The goal I'm trying to achieve is to read a generic UserType which is Sized into a bunch of "backup" registers on an embedded device to keep the value stored between full resets of the device.
I'm trying to figure out how I can read the given UserType as a list of &[u8; X] without doing any form of memcpy. The best I found so far is core::mem::transmute but it says in the documentation that underneath the hood it does a memcpy.
NOTE: I'm fully aware this is unsafe and has aliasing and padding issues. This is for an embedded project and I'll be handling the padding for the "last bytes on the last 32bit register" myself.
If you transmute a reference, it will only memcpy the reference itself, which is no problem. But at that level, you might as well just do a pointer cast, &*(bytes as *const [u8; X] as *const UserType).
Make sure your types are #[repr(C)], otherwise the byte-wise layout is not guaranteed.
What do you mean exactly by that? In my case when the device resets I need to "reconstruct" the user type/value back from the 32bit registers. I'm hoping internally the type value byte strcuture, while possibly not defined cleanly (LLVM etc.) is at least constant
Also you should use &[MaybeUninit<u8>; X] so that you dont cause UB if there are padding bytes. Notr that uninitalized u8 may be UB to construct, but this hasn't been decided yet. To be on the safe side use MaybeUninit<u8> instead of u8
See this section in the reference about representations. The default makes no guarantees about alignment, padding, nor even field order. Yes, the compiler has to be internally consistent -- but this could change from run to run, and it has changed before between compiler versions. On the other hand, repr(C) notes:
The second purpose is to create types that you can soundly perform operations on that rely on data layout such as reinterpreting values as a different type.
Ah I see. That's OK tho. This is meant for resets of the device, it doesn't need to be consistent between re-uploads of the program. It's also not a serialization (strictly speaking), but more of a cache. Main use cases will be things like counters, measurement results being stored between hardware sleeps on the embedded device.
I just wanted to make it easier to work with than by accesing 16 individual u32 registers.
Didn't do the coercing into 32bit chunks with padding yet, but seems promising. I didn't check if transmute does indeed do a copy in --release mode, but it does require Copy trait.
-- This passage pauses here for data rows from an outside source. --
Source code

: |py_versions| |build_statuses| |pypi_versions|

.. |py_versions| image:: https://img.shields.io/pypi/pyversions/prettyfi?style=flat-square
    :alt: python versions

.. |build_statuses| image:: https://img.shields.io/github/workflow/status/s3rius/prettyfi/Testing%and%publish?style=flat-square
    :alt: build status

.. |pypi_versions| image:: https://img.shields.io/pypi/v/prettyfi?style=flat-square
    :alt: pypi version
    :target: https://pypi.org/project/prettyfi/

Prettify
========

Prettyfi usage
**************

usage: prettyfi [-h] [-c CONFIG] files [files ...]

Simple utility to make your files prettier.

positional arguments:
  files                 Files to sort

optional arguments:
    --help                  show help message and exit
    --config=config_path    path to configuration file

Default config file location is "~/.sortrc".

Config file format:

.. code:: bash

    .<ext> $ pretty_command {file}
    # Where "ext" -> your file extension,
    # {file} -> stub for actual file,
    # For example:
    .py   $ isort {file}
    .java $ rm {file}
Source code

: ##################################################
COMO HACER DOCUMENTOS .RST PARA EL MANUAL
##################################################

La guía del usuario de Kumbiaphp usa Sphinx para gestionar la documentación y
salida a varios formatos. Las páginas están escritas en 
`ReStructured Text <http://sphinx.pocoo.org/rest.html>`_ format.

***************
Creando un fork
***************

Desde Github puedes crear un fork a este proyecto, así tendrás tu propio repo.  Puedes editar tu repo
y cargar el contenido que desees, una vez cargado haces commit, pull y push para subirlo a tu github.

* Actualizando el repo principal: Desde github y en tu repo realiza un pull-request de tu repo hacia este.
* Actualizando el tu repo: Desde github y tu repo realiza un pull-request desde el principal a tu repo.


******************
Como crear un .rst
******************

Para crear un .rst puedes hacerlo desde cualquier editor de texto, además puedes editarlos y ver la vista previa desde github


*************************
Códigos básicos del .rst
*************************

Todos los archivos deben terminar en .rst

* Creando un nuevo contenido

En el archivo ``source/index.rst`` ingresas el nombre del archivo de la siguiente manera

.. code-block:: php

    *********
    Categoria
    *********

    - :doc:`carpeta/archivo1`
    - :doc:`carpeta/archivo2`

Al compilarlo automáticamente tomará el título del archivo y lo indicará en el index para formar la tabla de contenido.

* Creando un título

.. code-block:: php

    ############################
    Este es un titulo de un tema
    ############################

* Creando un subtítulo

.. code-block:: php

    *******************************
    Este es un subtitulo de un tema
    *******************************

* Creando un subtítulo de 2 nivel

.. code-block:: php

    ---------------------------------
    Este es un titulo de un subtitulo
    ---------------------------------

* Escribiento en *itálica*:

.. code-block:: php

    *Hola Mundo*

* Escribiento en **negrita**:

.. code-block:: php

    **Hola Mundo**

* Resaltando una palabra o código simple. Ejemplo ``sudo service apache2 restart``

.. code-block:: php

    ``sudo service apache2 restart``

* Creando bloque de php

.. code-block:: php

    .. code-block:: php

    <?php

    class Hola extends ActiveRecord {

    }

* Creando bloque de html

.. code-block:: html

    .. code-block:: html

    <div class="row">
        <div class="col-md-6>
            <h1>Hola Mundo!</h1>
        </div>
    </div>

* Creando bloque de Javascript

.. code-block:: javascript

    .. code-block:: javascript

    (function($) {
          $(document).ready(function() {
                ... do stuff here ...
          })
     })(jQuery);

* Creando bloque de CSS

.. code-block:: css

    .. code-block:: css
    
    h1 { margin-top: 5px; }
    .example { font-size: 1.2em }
OK I think this is the "best" solution so far. If you see a way to simplify further shoot but I think it's "good enough" (NOTE: we're not caring about padding here)
Reading and writing to padding is UB so even if you don't care about padding, you must make sure that either there are no padding bytes or that you don't read or write to them.
More importantly, transmuting a shared reference into a unique reference is UB (no matter how you do it). I.e. you are not allowed to write to a &T no matter how you do it. (Fix)
Well I do need to care about padding since the memory I'm writing the data to is a bunch of u32 registers. This means that it'll always be possible that the user data (e.g. type) will be using say just 1 byte of the last u32 register in line and when I'm trying to read it back directly from the registers I'd be writing out of bounds depending on alignment/padding.
Is there a way to force a type to be repr(C) for example? That'd make things a bit more defined.